> [Fragmento seleccionado]:
De las numerosas crónicas es difícil olvidar los relatos de la ejemplar solidaridad activada al paso de la caravana en poblados rurales, dispersos y paupérrimos. Mientras Trump profería amenazas y falsas acusaciones –una de ellas, que la caravana era tapadera de terroristas–, familias muy pobres de Guatemala y México ayudaban a los peregrinos a paliar el hambre y la sed.

Un alto prelado de la Iglesia hondureña afirmó que unas 300 personas abandonan el país cada día. Honduras tiene un territorio de 112.000 kilómetros cuadrados y una población superior a los 9 millones de habitantes. Más de 6 millones de los cuales viven en pobreza. A su vez, 2 tercios de esta cifra, unos 4 millones de personas, padecen pobreza extrema, en un ambiente de falta de empleo, un sistema educativo asolado por la precariedad y, esto es clave, en presencia de discriminación racial. A mediados de 2018, el Fondo de Población de Naciones Unidas reconoció las desventajas “evidentes” que afectan a los jóvenes afrodescendientes y a las etnias indígenas en asuntos fundamentales como educación, salud y oportunidades económicas.

> [Instrucciones de tareas]:
a: Convierte en una lista breve el párrafo del fragmento que empieza con "Un alto prelado de la Iglesia hondureña", sin perder sus datos principales.
b: Prolonga el fragmento sobre la caravana y la pobreza en Honduras a partir de su última oración.
Los registros no tienen relación con el fragmento.

> [Datos proporcionados]:
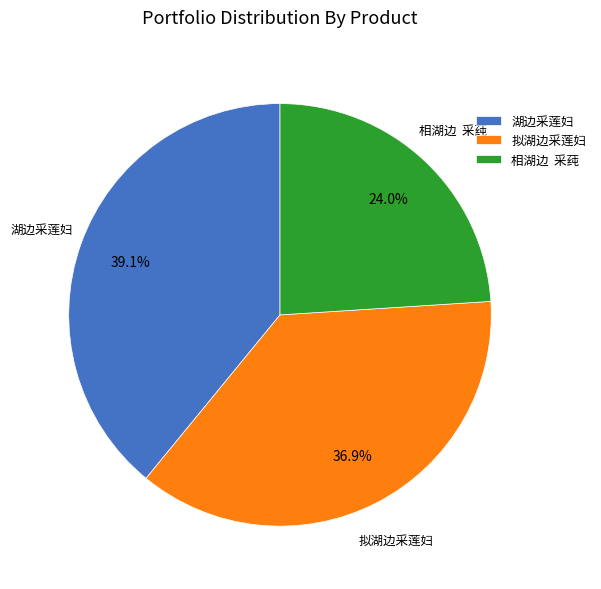

Rank the categories by value from lowest to highest.

相湖边 采莼, 拟湖边采莲妇, 湖边采莲妇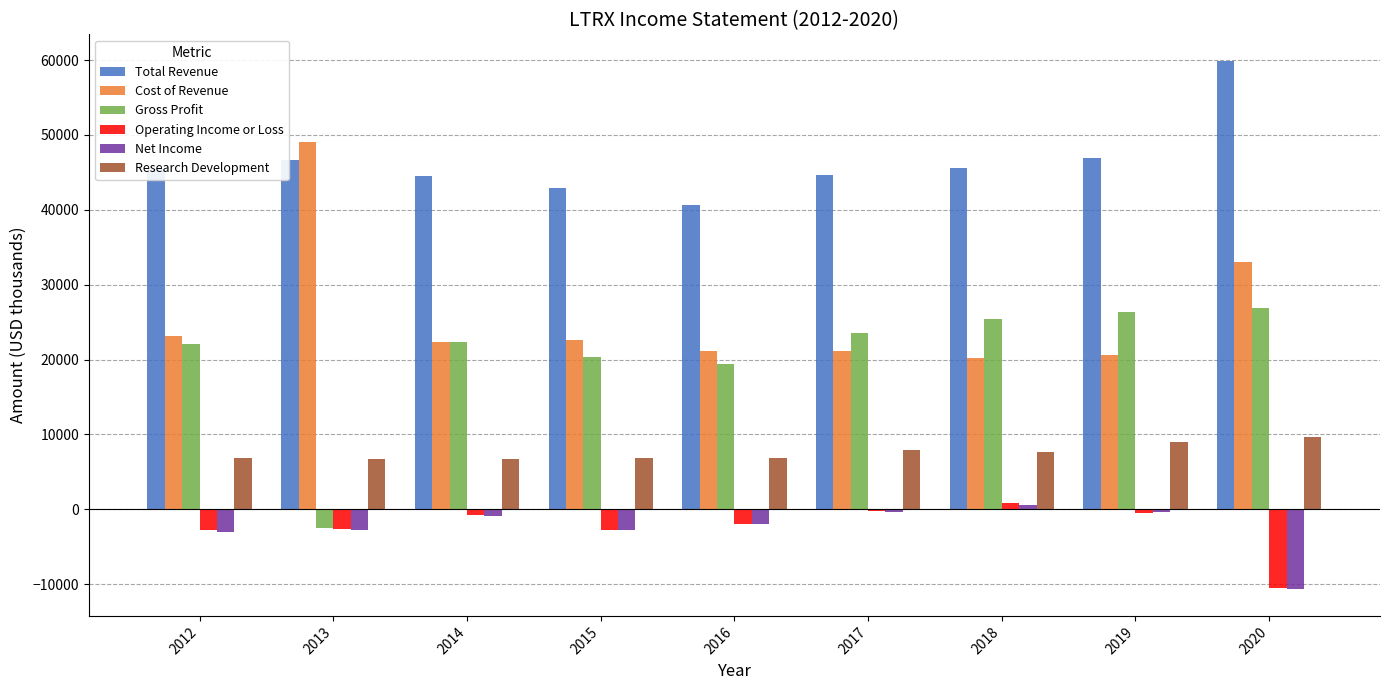

What is the maximum value for Research Development?

9600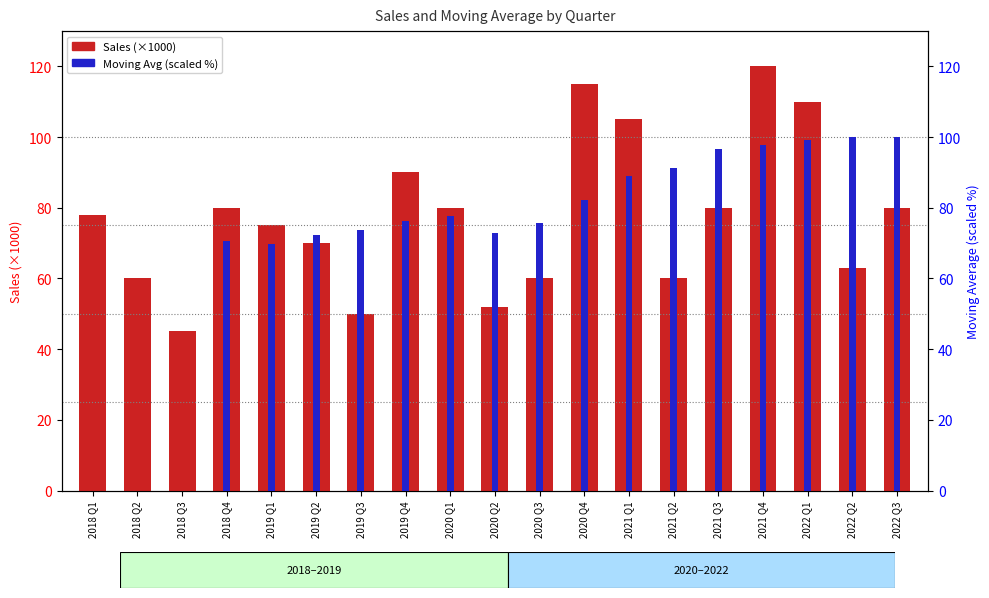

What is the label of the 1st bar from the right?

2022 Q3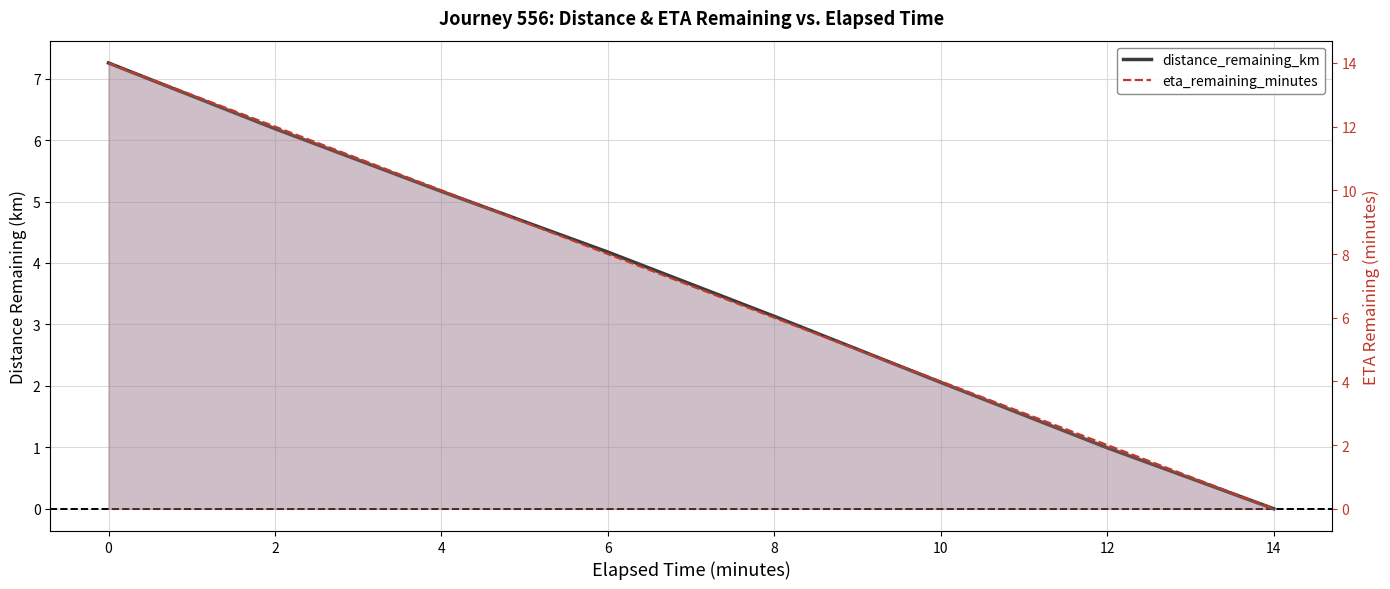

At which label does distance_remaining_km reach its minimum?

14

> [Respuestas por tarea]:
a:
- Según un alto prelado de la Iglesia hondureña, unas 300 personas abandonan Honduras cada día.
- Honduras tiene 112.000 km² y más de 9 millones de habitantes.
- Más de 6 millones viven en pobreza.
- Dos tercios de ellos, unos 4 millones, sufren pobreza extrema.
- Hay falta de empleo, un sistema educativo precario y discriminación racial.
- A mediados de 2018, el Fondo de Población de Naciones Unidas reconoció desventajas "evidentes" para los jóvenes afrodescendientes y las etnias indígenas en educación, salud y oportunidades económicas.

b:
Aunque es una situación muy divulgada, es preciso aludir a la violencia, principal detonante de la migración forzada de las familias hondureñas. Hasta 2016, Honduras encabezaba el ranking de los países más violentos del mundo. En 2017, San Pedro Sula era, después de Caracas y Acapulco, la ciudad más peligrosa del planeta, con 112 asesinados por cada 100.000 habitantes. En el listado le seguía La Ceiba, con 91 muertos por cada 100.000 habitantes y luego Tegucigalpa, la capital, con 85 muertos por 100.000 habitantes.

Y, aunque las autoridades reportan un decrecimiento de la mortandad, en 2018 y lo que va de 2019, las cifras siguen siendo escandalosamente altas, semejantes a las de Guatemala y El Salvador. No se trata solo de la cantidad de asesinados. Las pandillas violan a niñas y jóvenes, obligan a los adolescentes a incorporarse a sus filas, extorsionan a los transportistas y trafican con drogas. Las maras o pandillas ejercen un sistema de vigilancia sobre las familias de sus propios barrios. Las amenazan, extorsionan y obligan a esconder armas, drogas o a delincuentes. Aún peor, secuestran muchachas para convertirlas en esclavas sexuales.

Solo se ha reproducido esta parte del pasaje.